A new microscopy method has been developed by scientists to observe the structures many bacteria use to crawl. Do bacteria control their "walks" like we do? It might sound strange, but it's a fundamental question. Understanding bacteria motility would not only expand our understanding of their behavior, but would also help us fight certain aggressive pathogens. However, the question has gone unanswered because microbiologists have lacked the tools to visualize bacterial filaments directly. "However, they are so small that observing them in live cells is extremely complex. So we are left with little knowledge of their dynamic activities."
This is especially true for structures known as "type IV pili": nanometer-wide filaments that extend and retract from the surface of many bacteria, helping them walk in a way known as "twitching motility". The term might not sound very serious, but it mechanically activates virulence in certain pathogens - meaning that it is a prime target for fighting them.
‘Bacterial surfaces are decorated with protein filaments involved in motility, adhesion, signaling and pathogenicity, which ultimately rule how bacteria interact with their environments. ’
The scientists studied the bacterium Pseudomonas aeruginosa, an opportunistic pathogen that is commonly found in soil. It is one of the most medically concerning bacteria: a leading cause of hospital-acquired infections and of serious infections in cystic fibrosis, traumatic burns, and immunocompromised patients, it is now ranked #1 in the World Health Organization's antibiotic resistant watch-list.
But do single bacteria orchestrate type IV pili motion to power their motility? "In our studies of type IV pili and mechano-activation of virulence in Pseudomonas aeruginosa, one technical paradox has been a source of frustration: pili, but also fimbriae, flagella, and injection systems permanently extend outside single cells, so why can't we directly visualize them?"
To overcome this, the scientists explored an emerging microscopy method pioneered by their collaborator Philipp Kukura at Oxford University. Using a technique called interferometric scattering microscopy (iSCAT), they were able to see these nanometers-wide filaments in live cells, without any chemical labels, at high speed, and in three dimensions.
"iSCAT represents a major technological advance in microbiology," says Persat. "We recently described the visualization technique and received extensive positive feedback among scientists across a variety of disciplines simply because we could finally dynamically observe pili in live bacteria straight out of culture."

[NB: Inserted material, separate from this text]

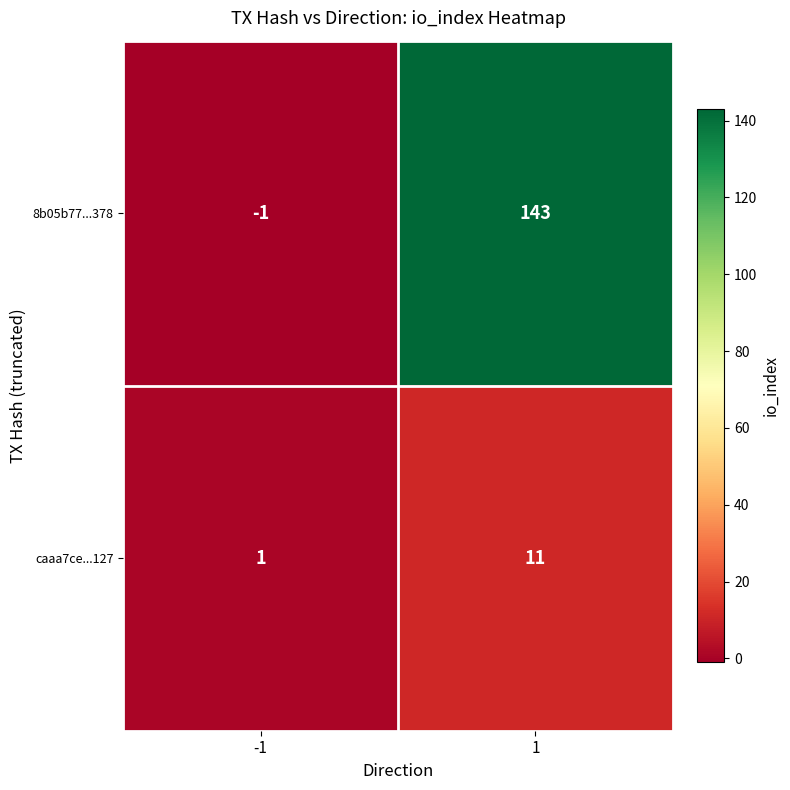

What is the sum of the caaa7ce...127 values at -1 and 1?

12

To understand the coordination of type IV pili movements, the scientists focused on precisely timing the succession of surface attachment, retraction, and cell body displacements using iSCAT. The approach revealed three key events that lead to successful and energetically efficient movement across surfaces.

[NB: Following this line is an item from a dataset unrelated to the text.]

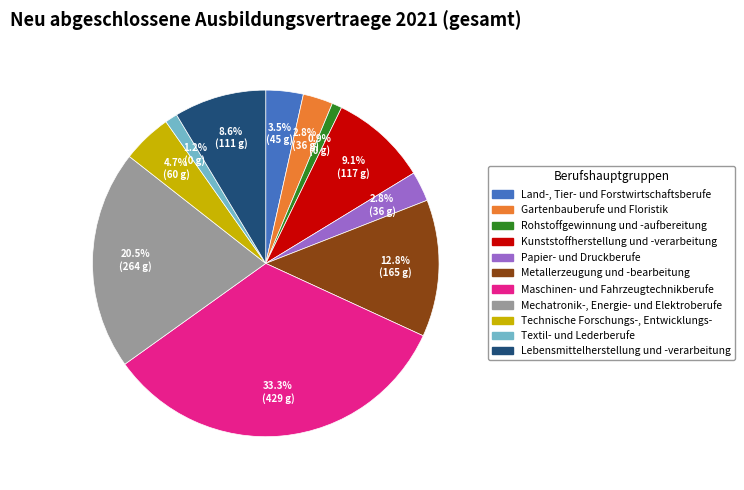

Count the number of slices in the pie.

11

First, contact of the pilus tip with the surface activates a molecular motor that initiates retraction. Second, this retraction enhances the attachment of the pilus to the surface, increasing the bacterium's displacement. Finally, a second, stronger molecular motor enforces the bacterium's displacement under high friction.
This sequence shows that pili act as sensors, and reveals a new mechanism by which bacteria interact with surfaces. It also reveals that bacteria use sensory mechanisms to coordinate the dynamic motion of their motility machineries, in a striking analogy to the way higher organisms, including humans, move their limbs to generate displacement.
"The human central nervous system processes mechanosensory signals to sequentially engage motor components, thus triggering muscle contraction and resulting in gait," explains Talā. "Our work shows that in the same manner, bacteria use a sense of touch to sequentially engage molecular motors, generating cycles of pili extension and retraction that result in a walk pattern."